While Mr. Fein is correct in stating that Wi-Fi in New York would be more costly than in, say, Philadelphia (as I have written previously in this blog 1, 2), his claim that it would cost $1 billion is way off the mark. Yes, New York City recently put out an RFP for a $1 billion wireless network for police, fire, and emergency rescue use. This network is intended to be private and secure, and won’t likely use Wi-Fi (it certainly won’t use Wi-Fi in the normal 802.11a/b/g bands).
From where is Mr. Fein getting his $1 billion figure? According to JupiterResearch, the cost of building and maintaining a municipal wireless network is $150,000 per square mile over five years. Sascha Meinrath of CUWiN claims that a network with a density of 142 nodes per square mile would cost about $49,700. If we take these as a low and a high estimate, we wind up with a total cost for NYC between $15 million and $50 million. Even if we triple the JupiterResearch cost estimates, we don’t come even close to Mr. Fein’s number.

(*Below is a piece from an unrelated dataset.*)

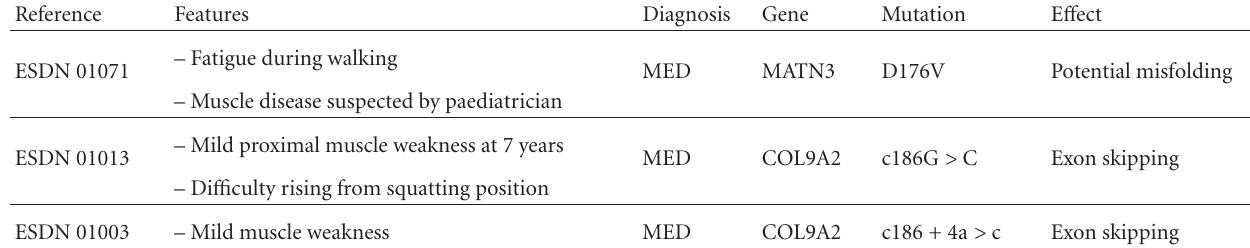
Table 2: Patient and mutation data were obtained from the European Skeletal Dysplasia Network (ESDN reference numbers) or recent publications, as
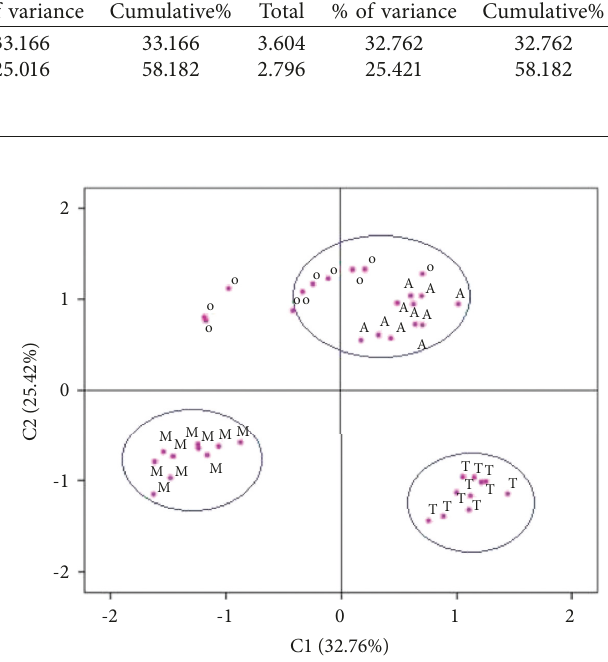
Figure 2: Dispersion diagram of the first two principal coordinates ( C 1 and C 2 ) of the PCA for the traits studied in the four populations of Cedrus atlantica . A , A¨ıt Ayach; T , Tazekka; O , A¨ıt Oufella; M , Moudemame.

Furthermore, Mr. Fein’s claim that such a network would be entirely Wi-Fi is mis-informed. Such a network should use whatever wireless and wired technologies are appropriate. Wi-Fi happens to be the best solution for getting internet access over the “last 100 yards”. As for competition, New York could be the city that encourages the most R&D in wireless, if only the City created the right environment, perhaps by opening up more lightpole franchises at an affordable rate.
All of this doesn’t address the most important issue: only about 35% of New Yorkers have broadband, and only 10% of low-income families in New York City have broadband. And this is the most connected city in the country! We should be demanding that the Mayor and everyone else in our City Government address this situation! Wi-Fi, WiMax, Wi-whatever—wireline or wireless—it doesn’t matter. In fact, any viable solution will make use of all of these technologies, as well as some others that aren’t even released yet.
We shouldn’t look at this problem as being so large and costly that we can’t address it. We can start small. NYCwireless and its partners have brought free Wi-Fi to many City parks and other public spaces. And we continue to bring public Wi-Fi to low income buildings and other neighborhoods. Working together, we (and every single New Yorker) can make a difference.